Indian retail chains are not in a tearing hurry to get foreign direct investment, according to the chief financial officers of some of the biggest retail companies.
This is despite many of the big retail chains scouting for FDI in their hypermarket ventures.
“We will continue to operate for a long time. If the FDI in retail is delayed, it’s not a be-all and end-all for us,” said P Venkatesalu, CFO of Tata-owned retailer Trent, on the sidelines of Retail CFO Summit, organised by retailers body Retailers Association of India in Mumbai.
Trent has largely remained profitable in the last 10 years except last year when it made a loss of Rs 46 crore (Rs 460 million).
Tesco, the UK’s largest food retailer, is believed to be interested in investing in hypermarkets of Trent.
Tesco currently has a franchise agreement with Trent Hypermarkets for the latter’s back-end operations.
Senior executives of Future Group, the country’s largest retailer, also echoed Venkatesalu’s views.
“We can manage. We have already created three separate verticals which have brought in efficiencies,” said C P Toshniwal, CFO of Pantaloon Retail, the flagship of Kishore Biyani’s Future Group.
Although the government has opened up India’s multi brand retail sector, it has not received any applications so far.
Although Future Group was in talks with various international retailers and investors, it has not announced any deals so far.
“Now we have done a lot of divestments such as our fashion format Pantaloons, Future Capital and so on.
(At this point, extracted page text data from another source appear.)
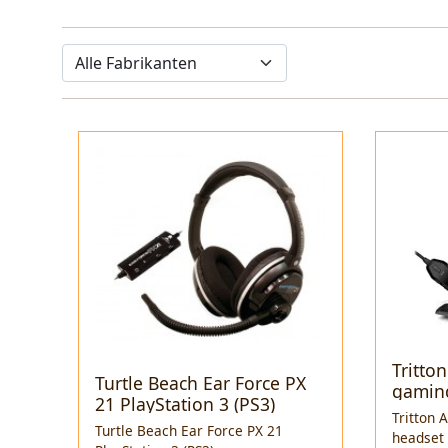
Tritto
Turtle Beach Ear Force PX
gamin
21 PlayStation 3 (PS3)
Tritton 
Turtle Beach Ear Force PX 21
headset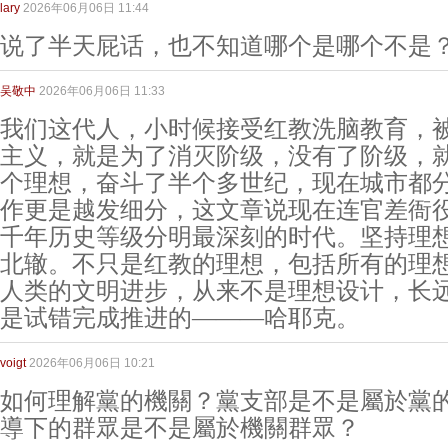
lary
2026年06月06日 11:44
说了半天屁话，也不知道哪个是哪个不是
吴敬中
2026年06月06日 11:33
我们这代人，小时候接受红教洗脑教育，
主义，就是为了消灭阶级，没有了阶级，
个理想，奋斗了半个多世纪，现在城市都
作更是越发细分，这文章说现在连官差衙
千年历史等级分明最深刻的时代。坚持理
北辙。不只是红教的理想，包括所有的理
人类的文明进步，从来不是理想设计，长
是试错完成推进的———哈耶克。
voigt
2026年06月06日 10:21
如何理解黨的機關？黨支部是不是屬於黨
導下的群眾是不是屬於機關群眾？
"We are in a comfortable position now and not really looking forward to selling anything in retail now,” said another executive with Future Group.
However, it has sold a majority stake in its fashion format Pantaloons to Aditya Birla Group for a consideration of Rs 1,600 crore (Rs 16 billion), including the transfer of Rs 800-crore debt.
It hived off the fashion business of Pantaloon Retail and Future Venture to a new company, Future Lifestyle Fashion, where it has transferred a debt of Rs 1,220 crore to the new entity.
Both the deals are expected to reduce Pantaloon Retail’s debt by Rs 2,820 crore (Rs 28.2 billion).
As of December 31, 2012, it had a debt of over Rs 6,000 crore (Rs 60 billion).
“If you have scale and robust model, you can work around,” said the executive.